Was war die größte Überraschung auf dieser Reise? War es die Veränderung, die Sie selbst durchlaufen haben und die Sie dazu führte, Ihren Job zu kündigen?

Es gab einen ganz speziellen Moment auf der Reise, an dem ich mir die Frage stellte: Was will ich in meinem Leben wirklich noch tun, sehen und erreichen? Es war eine besondere Begegnung, bei der ich spürte: Ich werde in meinem Leben etwas ändern. Ich hatte einen tollen Chef. Als ich ihm sagte: „Ich möchte noch etwas anderes mit meinem Leben tun“, überlegten wir gemeinsam, was das innerhalb der Firma sein könnte. Schließlich fragte er: „Was wäre, wenn ich die guten Dinge, die ich an dir schätze, von dir kaufen könnte?“ Ich bin gerne mit Menschen zusammen und liebe es, Ideen zu kreieren, die Menschen berühren. Nun arbeite ich als selbstständiger Business- Moderator und leite Workshops, Strategieklausuren und begleite Veränderungsprozesse. Meine Mutter sagte dazu: „Ich habe schon immer gewusst, dass du so etwas machen würdest.“

Und Mütter haben ja bekanntlich immer Recht (lacht). Zum Abschluss noch die Frage, was wir Eltern von unseren Kindern lernen können und sollten?

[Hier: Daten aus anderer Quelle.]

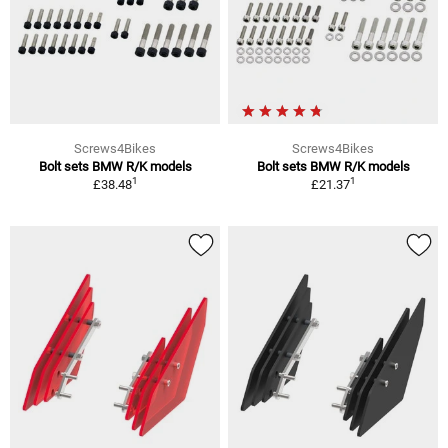
Screws4Bikes
Screws4Bikes
Bolt sets BMW R/K models
Bolt sets BMW R/K models
1
1
£38.48
£21.37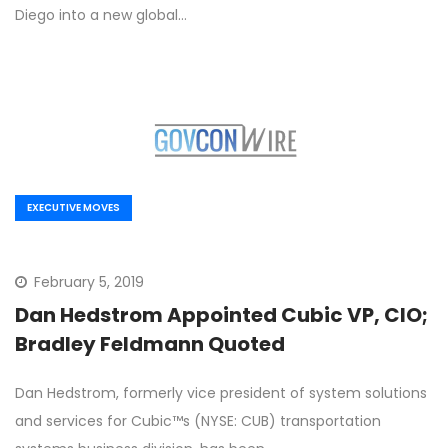
Diego into a new global…
EXECUTIVE MOVES
February 5, 2019
Dan Hedstrom Appointed Cubic VP, CIO;
Bradley Feldmann Quoted
Dan Hedstrom, formerly vice president of system solutions
and services for Cubic™s (NYSE: CUB) transportation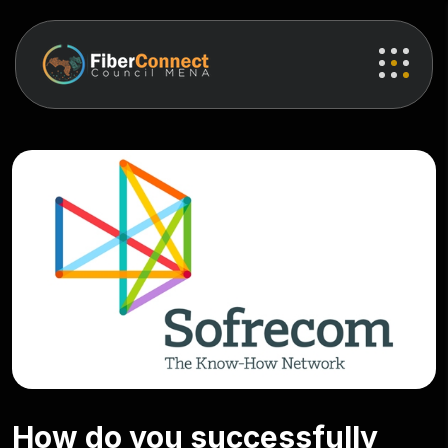
How do you successfully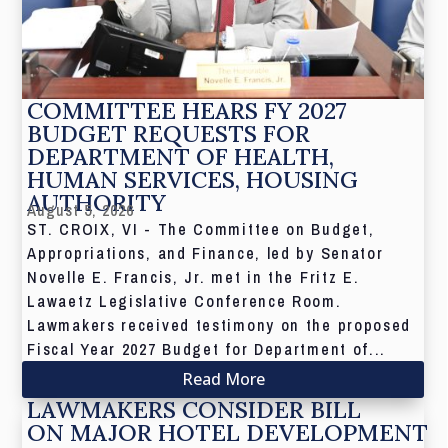
COMMITTEE HEARS FY 2027
BUDGET REQUESTS FOR
DEPARTMENT OF HEALTH,
HUMAN SERVICES, HOUSING
AUTHORITY
August 5, 2026
ST. CROIX, VI - The Committee on Budget,
Appropriations, and Finance, led by Senator
Novelle E. Francis, Jr. met in the Fritz E.
Lawaetz Legislative Conference Room.
Lawmakers received testimony on the proposed
Fiscal Year 2027 Budget for Department of...
Read More
LAWMAKERS CONSIDER BILL
ON MAJOR HOTEL DEVELOPMENT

Die jugendliche Leichtigkeit des Seins. Im Hier sein. Und definitiv das Zuhören!! Ich möchte ja als Vater alles Schlechte von meinen Kindern fernhalten. Alle Eltern wollen Sicherheit für ihre Kinder. Erfahrung schützt, aber mal mit Leichtigkeit und Experimentiergeist an Dinge heranzugehen und einfach auszuprobieren, ohne viel nachzudenken, das lehren uns unsere Kinder, wenn wir sie lassen.

Vielen Dank für dieses schöne Gespräch!

Ich danke auch. Es hat mir viel Freude gemacht, mit Ihnen zu sprechen.